OHA Trustee Questions Hawaiians’ Support for Native Hawaiian Roll
Suggests education and more practical routes to empowerment
News Release from Grassroot Institute
HONOLULU, Hawaii—January 13, 2014—In a recent interview with Grassroot Institute of Hawaii President Keli’i Akina, Oswald Stender, a Trustee of the Office of Hawaiian Affairs, shared his view that Native Hawaiians lack enthusiasm about the sovereignty movement as currently pursued via the government-sponsored enrollment effort known as Kana’iolowalu (i.e., the Native Hawaiian Roll).
Speaking on Grassroot Institute’s weekly ThinkTech Hawaii broadcast, E Hana Kakou, Mr. Stender pondered the question of why the Office of Hawaiian Affairs has spent so much time and money on the Native Hawaiian Roll to so little result: “To spend 4 million dollars to find 20,000 people out of 500,000, to me there’s a message there. It’s telling me…the Hawaiians are not interested.” He noted that government involvement in the sovereignty issue not only causes confusion at both the federal and state level, but has also failed to gain widespread support among Native Hawaiians themselves. Instead, in his experience, “Most Hawaiians are perfectly content to live under the current [U.S. federal and state] government structure.”
OHA Trustee Os Stender
For Mr. Stender, the reticence of Native Hawaiians to embrace the issue is a rational one that underlines the need for more practical and immediate avenues to help the Hawaiian people. “OHA’s got a problem… we’re a government agency,” said Stender. “The problem is that government is very inefficient. So when people talk about building a new government—why do you want to build a government when it’s high cost to maintain it and governments around the country are going broke? … Surely now is not the time. And so there are other issues we should be working on rather than building this government that is not going to work.”
Mr. Stender stressed that he was speaking as an individual OHA trustee and not on behalf of the Board of Trustees. Mr Stender’s comments should also be understood as pertaining specifically to American or Hawaii State government-sponsored programs for Hawaiian sovereignty and not to the entire range of sovereignty proposals that the Hawaiian community has generated.
Following the interview with Trustee Stender, Grassroot Institute asked Trustee Peter Apo for his thoughts. Mr. Apo referred to “the broader dialogue being perpetuated within the Hawaiian community that examines many different models of ‘self-determination’ and ‘nationhood’ that does not require separation from the United States or relinquishing citizenship or would be perceived to be un-‘American.’” Apo further spoke of the “130 year struggle of Hawaiians seeking redress and reconciliation” and “the tremendously complex issues of the reconciliation process.”
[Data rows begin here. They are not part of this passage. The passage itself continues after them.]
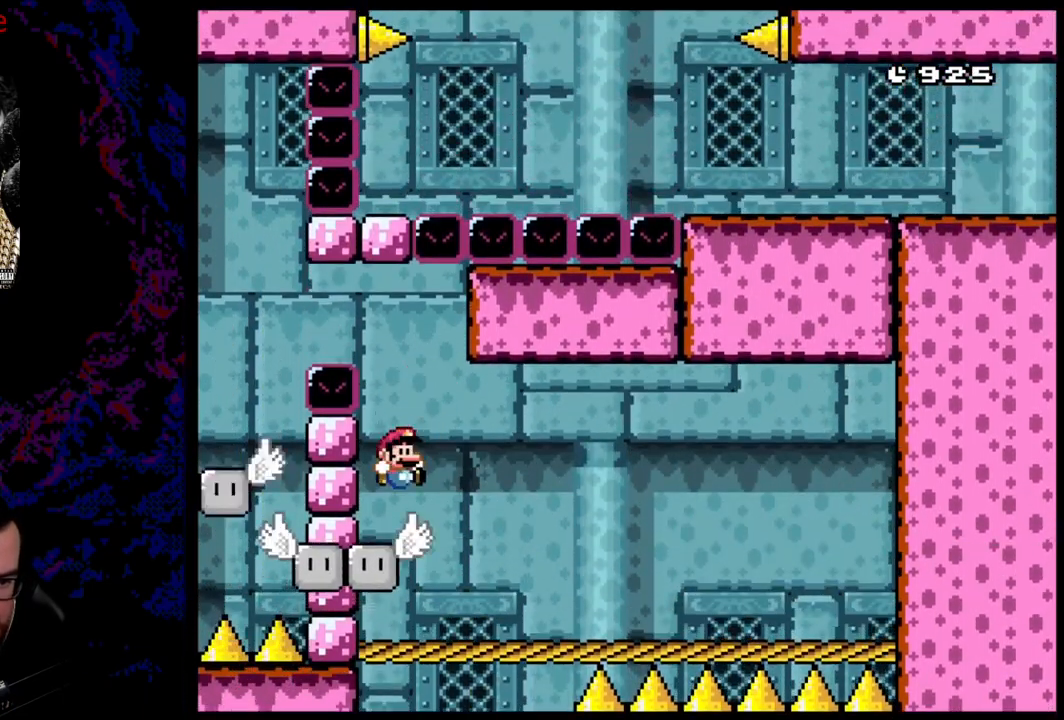
{"buttons": ["Y", "DPAD_LEFT"], "events": [[17, "B", "up"], [17, "DPAD_RIGHT", "down"], [133, "B", "down"], [150, "DPAD_LEFT", "down"], [150, "DPAD_RIGHT", "up"], [383, "DPAD_LEFT", "up"], [450, "DPAD_LEFT", "down"], [483, "B", "up"]]}
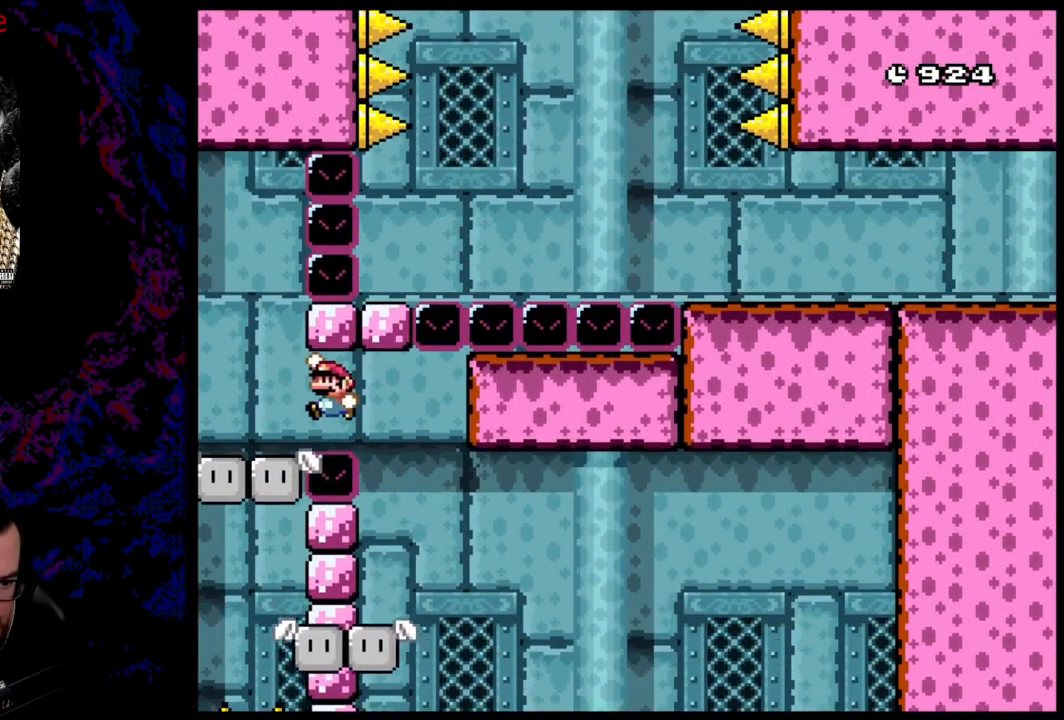
{"buttons": ["B", "Y", "DPAD_LEFT"], "events": [[217, "B", "down"]]}
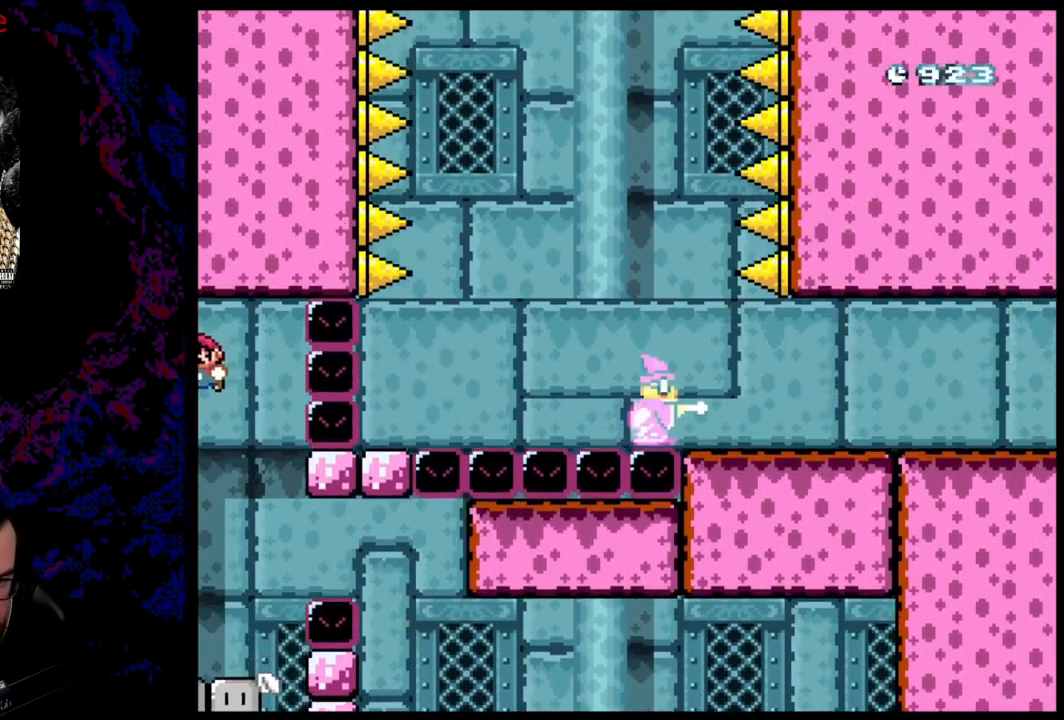
{"buttons": ["B", "Y", "DPAD_LEFT"], "events": []}
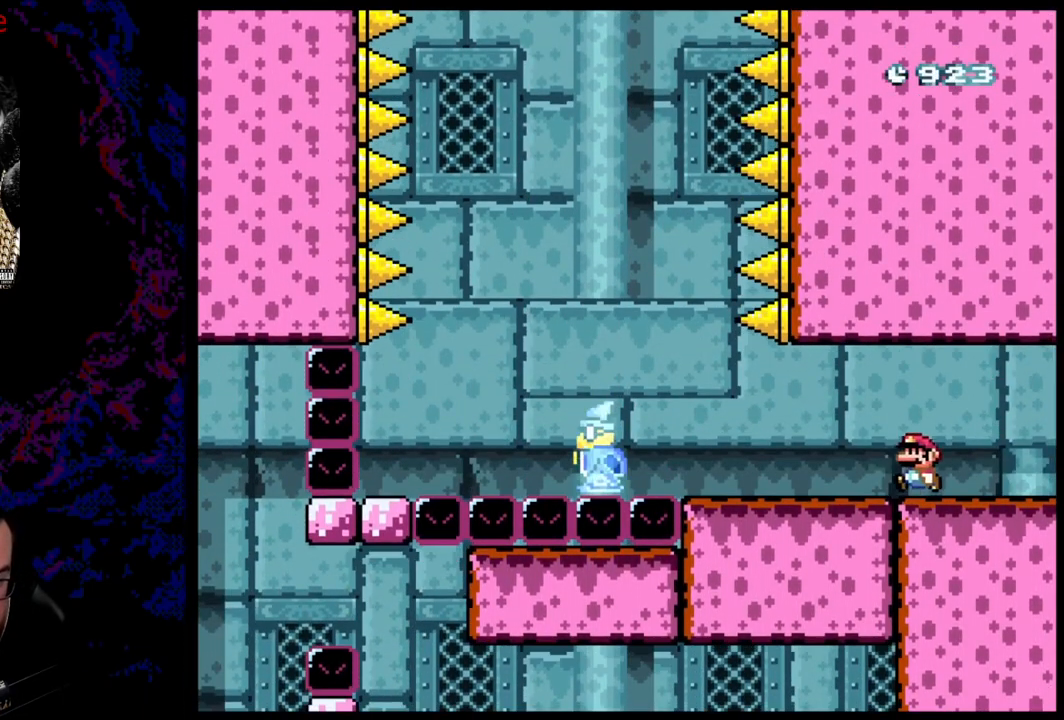
{"buttons": ["X", "DPAD_LEFT"], "events": [[50, "DPAD_LEFT", "up"], [67, "DPAD_RIGHT", "down"], [217, "B", "up"], [467, "DPAD_RIGHT", "up"], [467, "DPAD_UP", "down"], [467, "X", "down"], [467, "Y", "up"], [483, "DPAD_LEFT", "down"], [483, "DPAD_UP", "up"]]}
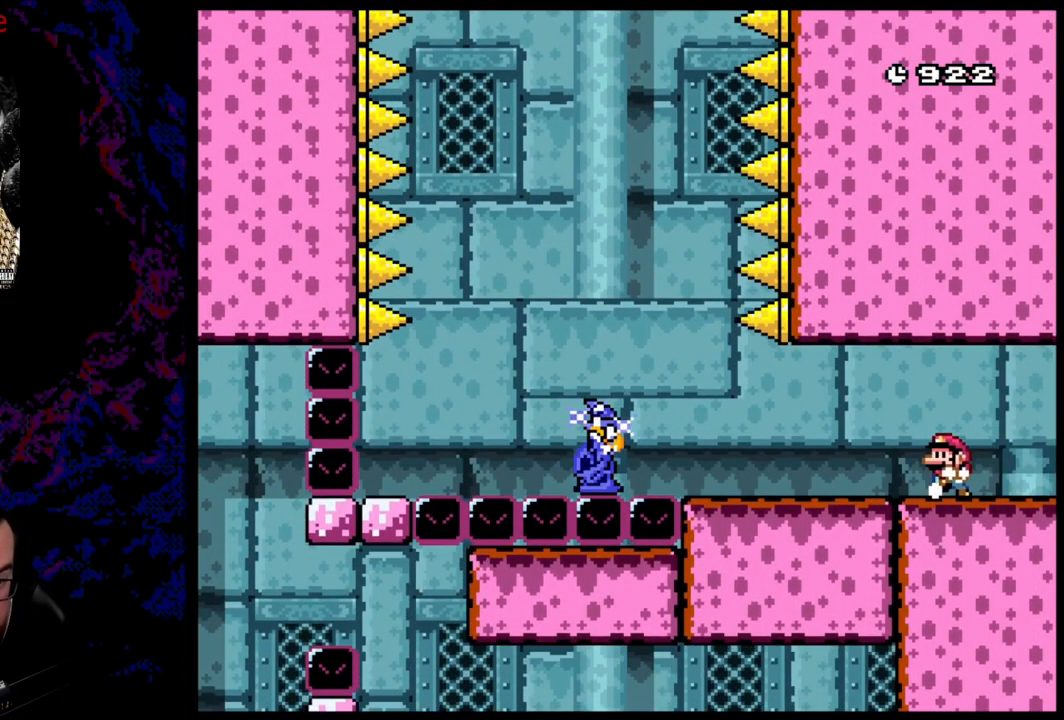
{"buttons": ["X"], "events": [[117, "DPAD_LEFT", "up"]]}
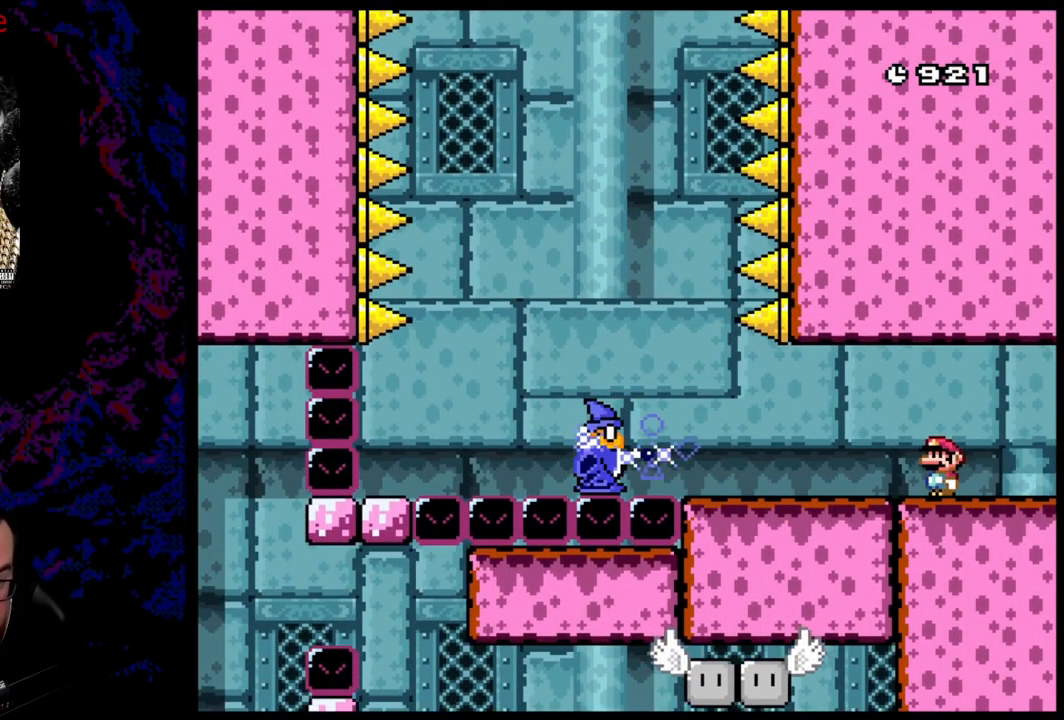
{"buttons": ["A", "X", "DPAD_LEFT"], "events": [[233, "DPAD_LEFT", "down"], [283, "A", "down"]]}
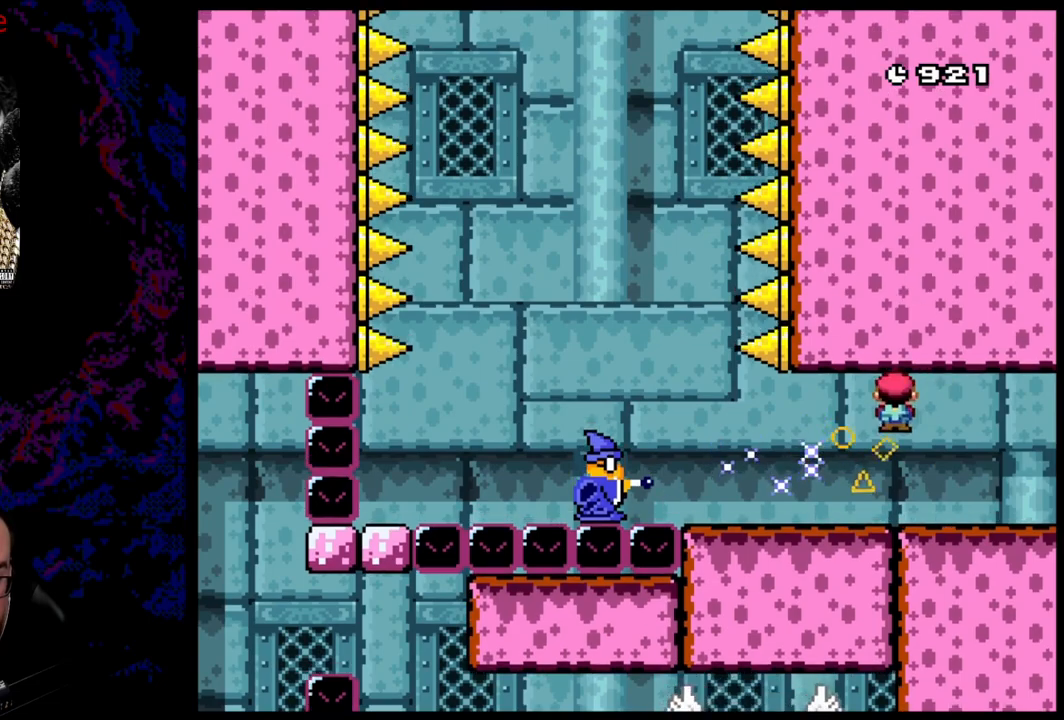
{"buttons": ["X", "DPAD_LEFT"], "events": [[67, "DPAD_LEFT", "up"], [100, "DPAD_RIGHT", "down"], [200, "A", "up"], [350, "DPAD_RIGHT", "up"], [450, "DPAD_LEFT", "down"]]}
Trustee Apo also clarified the situation the agency finds itself in as it determines its mandate in relation to its mission: “OHA is created by State Constitution in a Constitutional Convention that represented the entire Hawai'i electorate. Central to its constitutional [purpose] is to serve as a placeholder until such time that a new governing entity is created by some, as yet to be determined, democratic political process. If the will of the electorate is to change the constitutional intent of OHA's existence then it needs to be done by constitutional amendment.”
In the interview, Trustee Stender emphasized that OHA is in a position of stewardship over funds to help Hawaiians, which entails great responsibility in determining how to spend those moneys. He expressed hope that those who are passionate about sovereignty issues could continue their discussion, but feels that OHA’s focus should be on more practical and immediate ways to help Hawaiians, especially through education, prison reform, health reform, etc.
“OHA Trustees Oswald Stender and Peter Apo are examples of committed public servants, working for the good of Native Hawaiians within the context of all people of Hawaii,” stated Dr. Akina. “By taking an impartial look at the low levels of response to OHA’s Native Hawaiian Roll efforts and championing better stewardship of its resources, Trustee Stender calls for responsible public service. By supporting self-determination and concepts of sovereignty for Hawaiians that are not at odds with American citizenship, Trustee Apo demonstrates hope for furtherance of true Aloha.”